> _YOUR TASK_
Since only the written part is wanted, repeat the records exactly and omit the pictures.

[Extracted data entries]
_ _ _ _ _ _ _
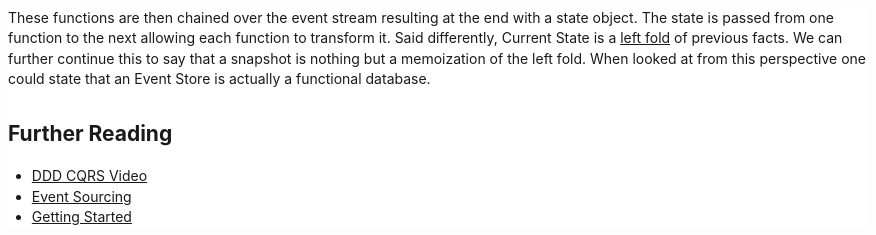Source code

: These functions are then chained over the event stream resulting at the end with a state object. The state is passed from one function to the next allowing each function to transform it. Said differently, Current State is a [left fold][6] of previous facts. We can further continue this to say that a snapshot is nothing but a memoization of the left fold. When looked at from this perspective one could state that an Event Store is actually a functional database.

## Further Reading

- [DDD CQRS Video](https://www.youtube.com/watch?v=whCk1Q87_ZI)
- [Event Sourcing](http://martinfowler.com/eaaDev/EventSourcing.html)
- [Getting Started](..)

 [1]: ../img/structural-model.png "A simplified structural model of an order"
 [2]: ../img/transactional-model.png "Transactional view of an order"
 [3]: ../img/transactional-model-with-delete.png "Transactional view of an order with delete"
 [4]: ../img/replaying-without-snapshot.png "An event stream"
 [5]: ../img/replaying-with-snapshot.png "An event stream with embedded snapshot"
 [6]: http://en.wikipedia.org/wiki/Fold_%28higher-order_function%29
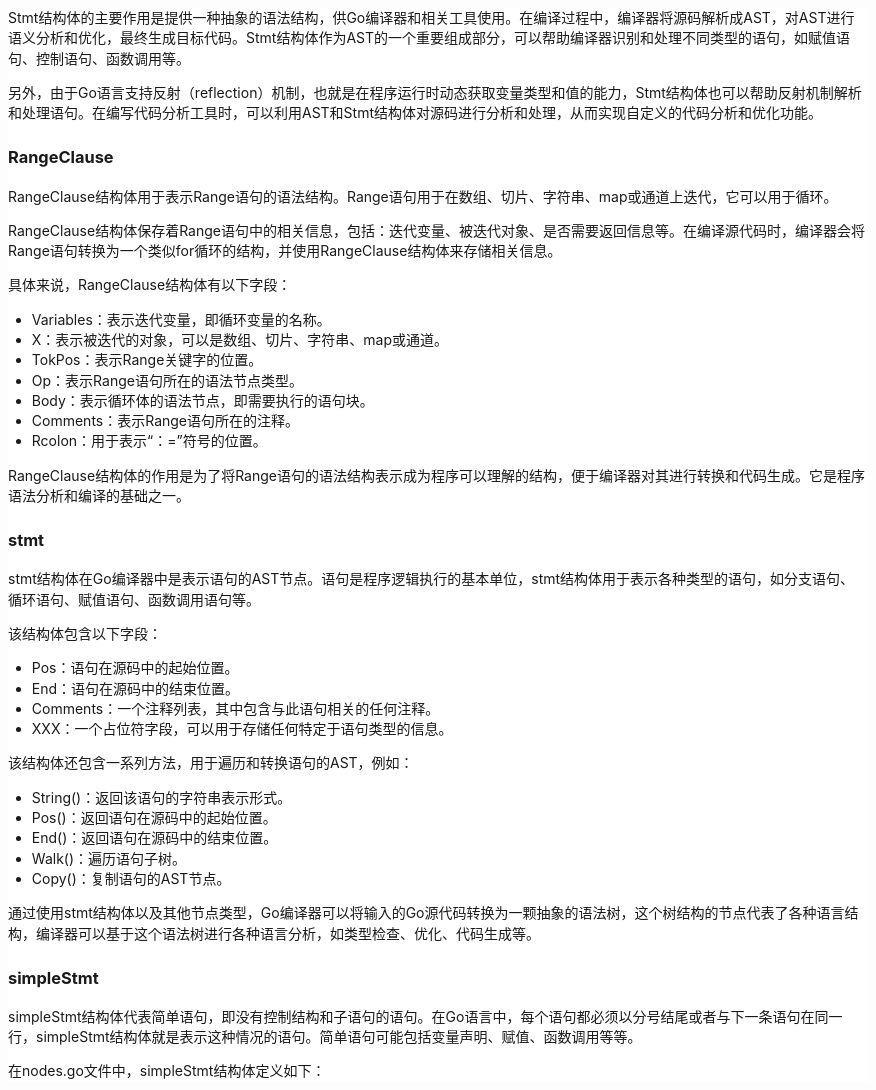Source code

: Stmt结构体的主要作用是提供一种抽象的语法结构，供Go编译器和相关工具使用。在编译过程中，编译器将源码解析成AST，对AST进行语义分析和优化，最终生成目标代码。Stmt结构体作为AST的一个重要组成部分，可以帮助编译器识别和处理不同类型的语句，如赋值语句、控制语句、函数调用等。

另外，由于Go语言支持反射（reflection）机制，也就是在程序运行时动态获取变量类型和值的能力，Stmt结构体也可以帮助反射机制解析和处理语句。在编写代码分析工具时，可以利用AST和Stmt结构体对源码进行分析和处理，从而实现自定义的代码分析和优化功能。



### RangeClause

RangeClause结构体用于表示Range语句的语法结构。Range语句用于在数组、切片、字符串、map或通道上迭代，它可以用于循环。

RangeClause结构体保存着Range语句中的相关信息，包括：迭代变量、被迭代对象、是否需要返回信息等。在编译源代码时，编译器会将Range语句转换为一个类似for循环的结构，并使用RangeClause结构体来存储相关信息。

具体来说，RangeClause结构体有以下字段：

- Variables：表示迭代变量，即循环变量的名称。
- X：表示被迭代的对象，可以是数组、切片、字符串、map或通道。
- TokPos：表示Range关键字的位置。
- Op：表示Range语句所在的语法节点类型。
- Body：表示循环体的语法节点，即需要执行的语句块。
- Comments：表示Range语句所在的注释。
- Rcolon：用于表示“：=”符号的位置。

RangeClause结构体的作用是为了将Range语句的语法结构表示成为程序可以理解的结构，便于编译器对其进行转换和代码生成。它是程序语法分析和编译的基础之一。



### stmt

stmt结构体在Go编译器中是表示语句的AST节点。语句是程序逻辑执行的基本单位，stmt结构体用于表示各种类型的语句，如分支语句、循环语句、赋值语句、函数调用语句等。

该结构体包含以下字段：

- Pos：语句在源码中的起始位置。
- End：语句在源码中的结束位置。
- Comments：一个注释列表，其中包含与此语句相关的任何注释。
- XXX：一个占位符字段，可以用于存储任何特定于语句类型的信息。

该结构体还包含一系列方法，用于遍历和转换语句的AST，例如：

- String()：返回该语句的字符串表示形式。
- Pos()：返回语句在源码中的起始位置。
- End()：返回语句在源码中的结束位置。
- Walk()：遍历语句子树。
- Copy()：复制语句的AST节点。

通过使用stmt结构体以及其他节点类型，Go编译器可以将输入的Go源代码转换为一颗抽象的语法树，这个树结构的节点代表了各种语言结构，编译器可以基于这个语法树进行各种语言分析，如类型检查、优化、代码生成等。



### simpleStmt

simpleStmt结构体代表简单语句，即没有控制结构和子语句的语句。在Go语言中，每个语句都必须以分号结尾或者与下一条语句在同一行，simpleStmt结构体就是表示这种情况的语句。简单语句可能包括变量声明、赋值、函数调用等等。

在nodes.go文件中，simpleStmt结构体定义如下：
_ _ _ _ _ _ _
> _ANSWER TO THIS PROBLEM_
Source code

: These functions are then chained over the event stream resulting at the end with a state object. The state is passed from one function to the next allowing each function to transform it. Said differently, Current State is a [left fold][6] of previous facts. We can further continue this to say that a snapshot is nothing but a memoization of the left fold. When looked at from this perspective one could state that an Event Store is actually a functional database.

## Further Reading

- [DDD CQRS Video](https://www.youtube.com/watch?v=whCk1Q87_ZI)
- [Event Sourcing](http://martinfowler.com/eaaDev/EventSourcing.html)
- [Getting Started](..)

 [1]: ../img/structural-model.png "A simplified structural model of an order"
 [2]: ../img/transactional-model.png "Transactional view of an order"
 [3]: ../img/transactional-model-with-delete.png "Transactional view of an order with delete"
 [4]: ../img/replaying-without-snapshot.png "An event stream"
 [5]: ../img/replaying-with-snapshot.png "An event stream with embedded snapshot"
 [6]: http://en.wikipedia.org/wiki/Fold_%28higher-order_function%29
Source code

: Stmt结构体的主要作用是提供一种抽象的语法结构，供Go编译器和相关工具使用。在编译过程中，编译器将源码解析成AST，对AST进行语义分析和优化，最终生成目标代码。Stmt结构体作为AST的一个重要组成部分，可以帮助编译器识别和处理不同类型的语句，如赋值语句、控制语句、函数调用等。

另外，由于Go语言支持反射（reflection）机制，也就是在程序运行时动态获取变量类型和值的能力，Stmt结构体也可以帮助反射机制解析和处理语句。在编写代码分析工具时，可以利用AST和Stmt结构体对源码进行分析和处理，从而实现自定义的代码分析和优化功能。



### RangeClause

RangeClause结构体用于表示Range语句的语法结构。Range语句用于在数组、切片、字符串、map或通道上迭代，它可以用于循环。

RangeClause结构体保存着Range语句中的相关信息，包括：迭代变量、被迭代对象、是否需要返回信息等。在编译源代码时，编译器会将Range语句转换为一个类似for循环的结构，并使用RangeClause结构体来存储相关信息。

具体来说，RangeClause结构体有以下字段：

- Variables：表示迭代变量，即循环变量的名称。
- X：表示被迭代的对象，可以是数组、切片、字符串、map或通道。
- TokPos：表示Range关键字的位置。
- Op：表示Range语句所在的语法节点类型。
- Body：表示循环体的语法节点，即需要执行的语句块。
- Comments：表示Range语句所在的注释。
- Rcolon：用于表示“：=”符号的位置。

RangeClause结构体的作用是为了将Range语句的语法结构表示成为程序可以理解的结构，便于编译器对其进行转换和代码生成。它是程序语法分析和编译的基础之一。



### stmt

stmt结构体在Go编译器中是表示语句的AST节点。语句是程序逻辑执行的基本单位，stmt结构体用于表示各种类型的语句，如分支语句、循环语句、赋值语句、函数调用语句等。

该结构体包含以下字段：

- Pos：语句在源码中的起始位置。
- End：语句在源码中的结束位置。
- Comments：一个注释列表，其中包含与此语句相关的任何注释。
- XXX：一个占位符字段，可以用于存储任何特定于语句类型的信息。

该结构体还包含一系列方法，用于遍历和转换语句的AST，例如：

- String()：返回该语句的字符串表示形式。
- Pos()：返回语句在源码中的起始位置。
- End()：返回语句在源码中的结束位置。
- Walk()：遍历语句子树。
- Copy()：复制语句的AST节点。

通过使用stmt结构体以及其他节点类型，Go编译器可以将输入的Go源代码转换为一颗抽象的语法树，这个树结构的节点代表了各种语言结构，编译器可以基于这个语法树进行各种语言分析，如类型检查、优化、代码生成等。



### simpleStmt

simpleStmt结构体代表简单语句，即没有控制结构和子语句的语句。在Go语言中，每个语句都必须以分号结尾或者与下一条语句在同一行，simpleStmt结构体就是表示这种情况的语句。简单语句可能包括变量声明、赋值、函数调用等等。

在nodes.go文件中，simpleStmt结构体定义如下：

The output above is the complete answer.